■ **Records from a data source**:
* * * * *
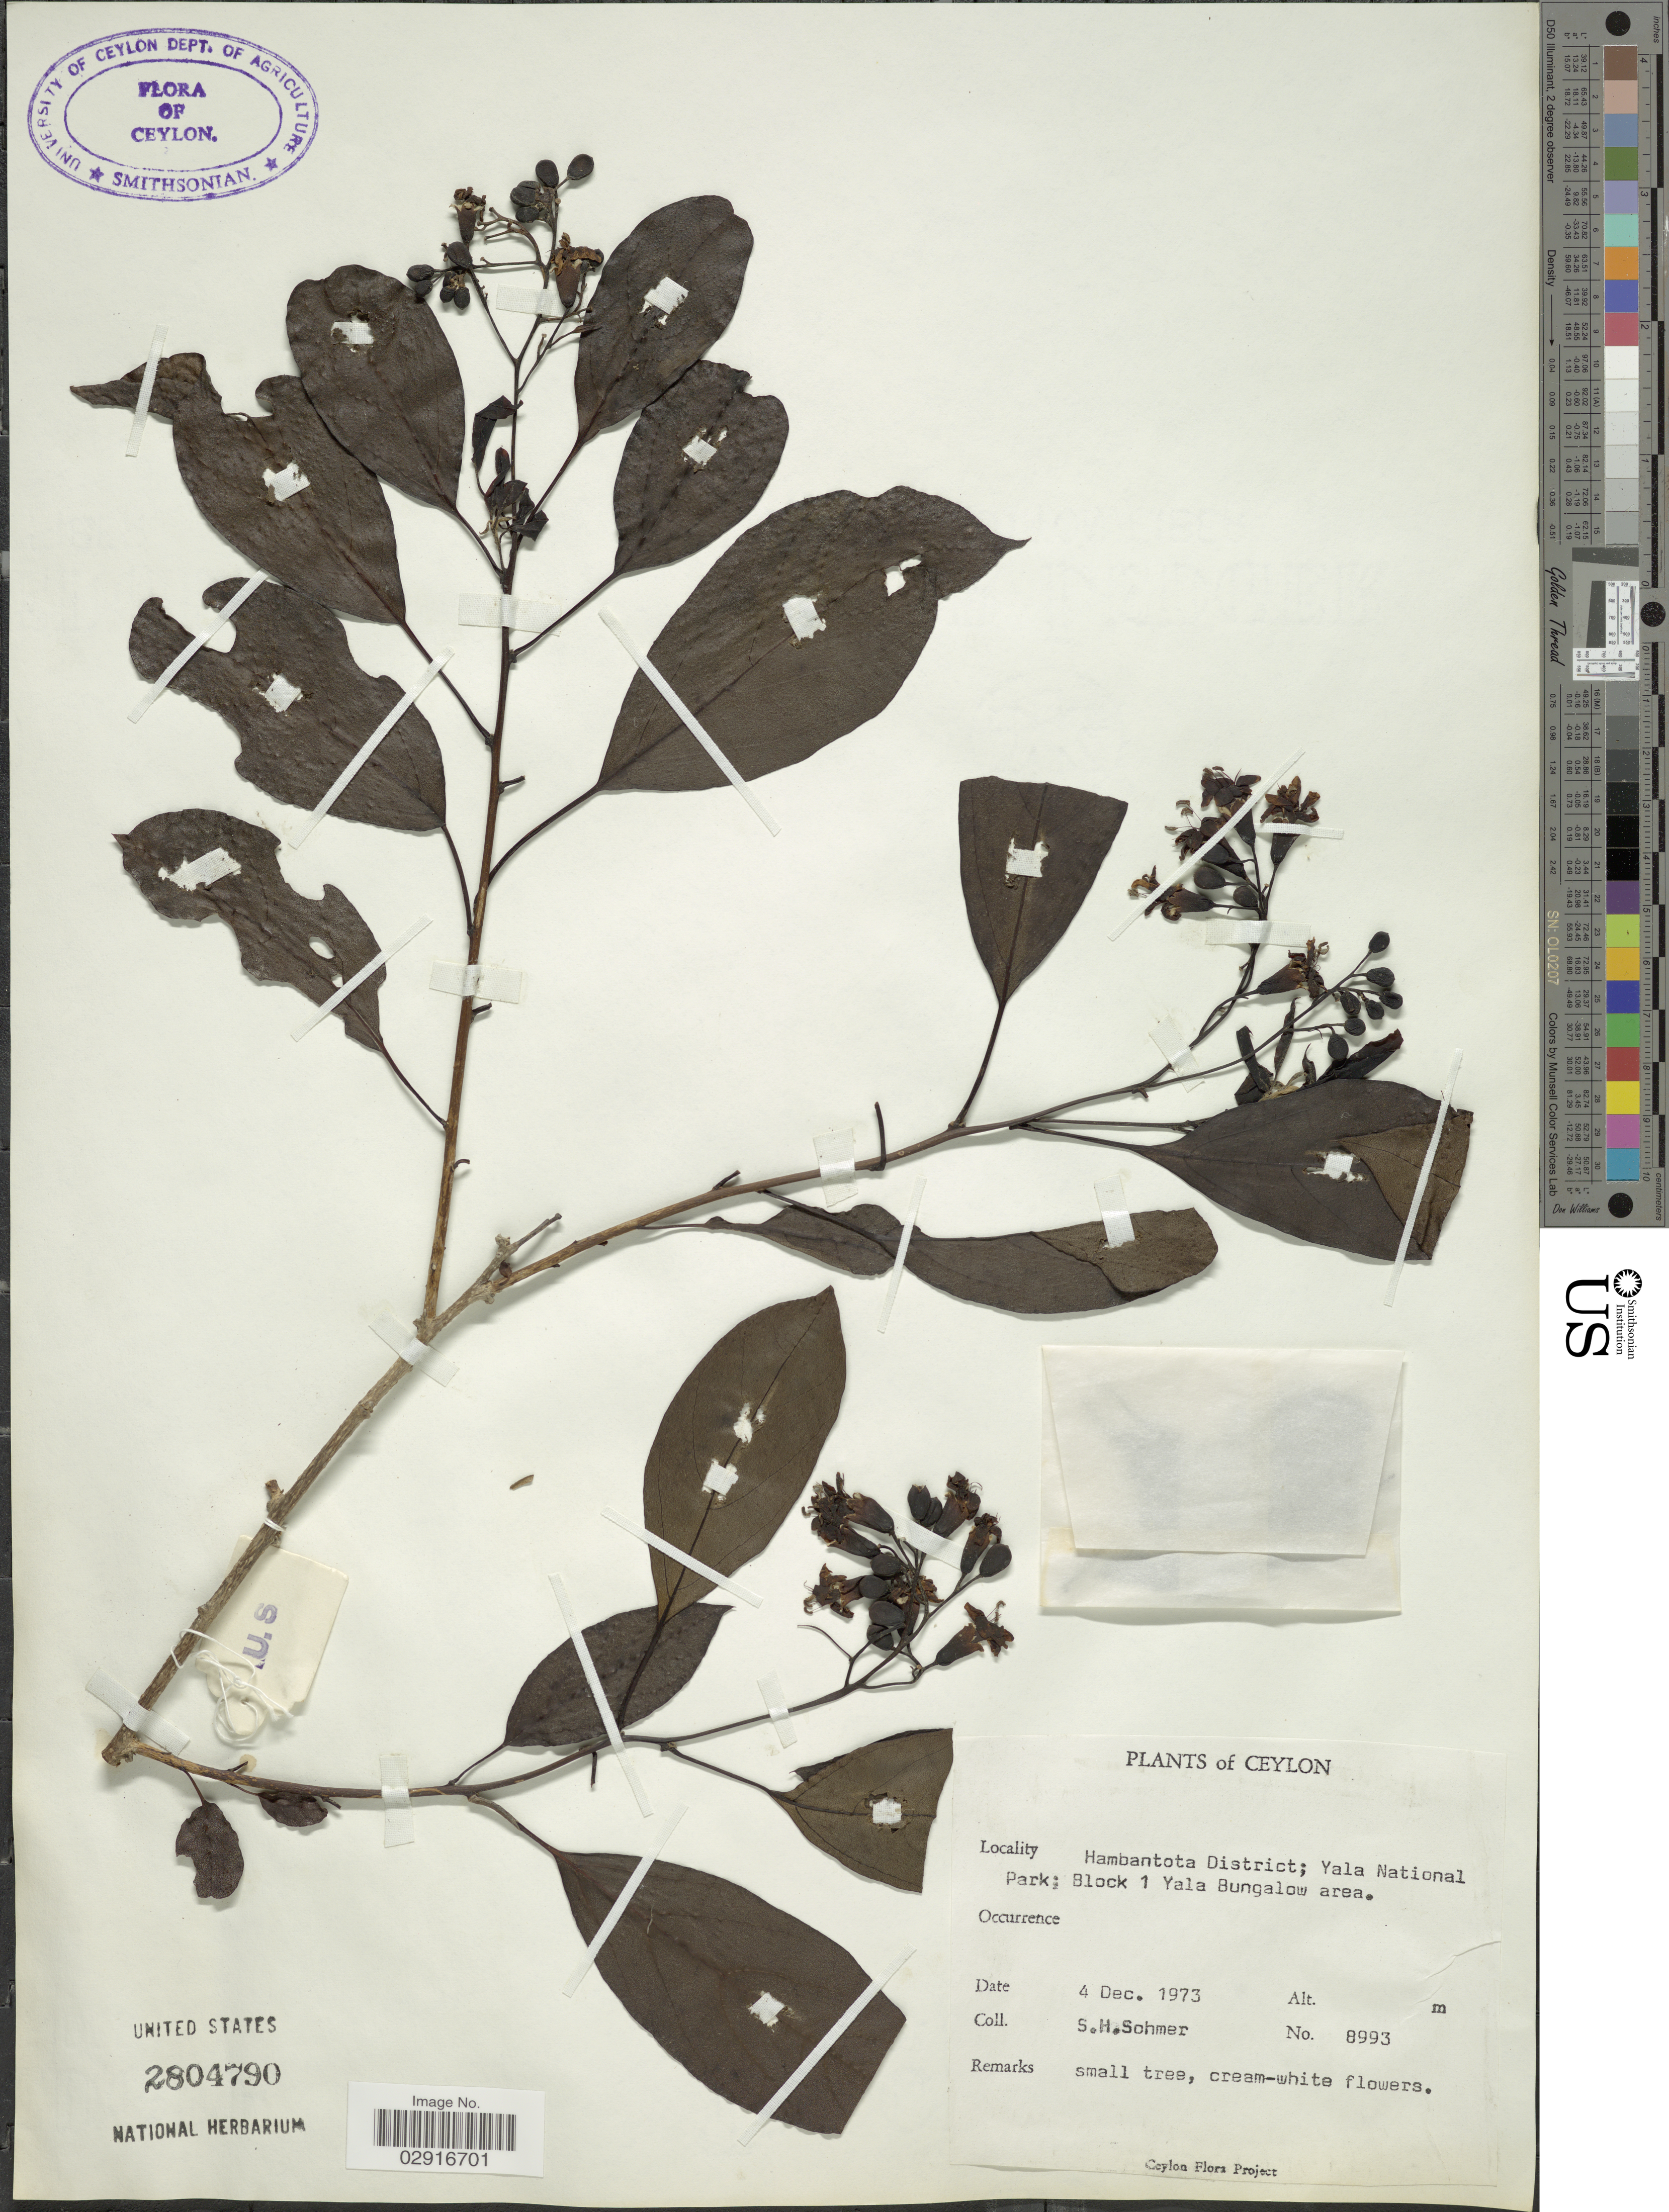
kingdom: Plantae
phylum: Tracheophyta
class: Magnoliopsida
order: Boraginales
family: Boraginaceae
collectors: S. H. Sohmer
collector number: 8993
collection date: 1973-12-04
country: Sri Lanka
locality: Ceylon. Hambantota District; Yala National Park; Block 1 Yala Bungalow area.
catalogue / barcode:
* * * * *
■ **TASK DETAILS**: Reproduce word for word the lines beginning with the one that contains "collection date: 1973-12-04" and continuing through the final line of the entries, with both ends included.

■ **RESULT OF THE EXERCISE**:
collection date: 1973-12-04
country: Sri Lanka
locality: Ceylon. Hambantota District; Yala National Park; Block 1 Yala Bungalow area.
catalogue / barcode:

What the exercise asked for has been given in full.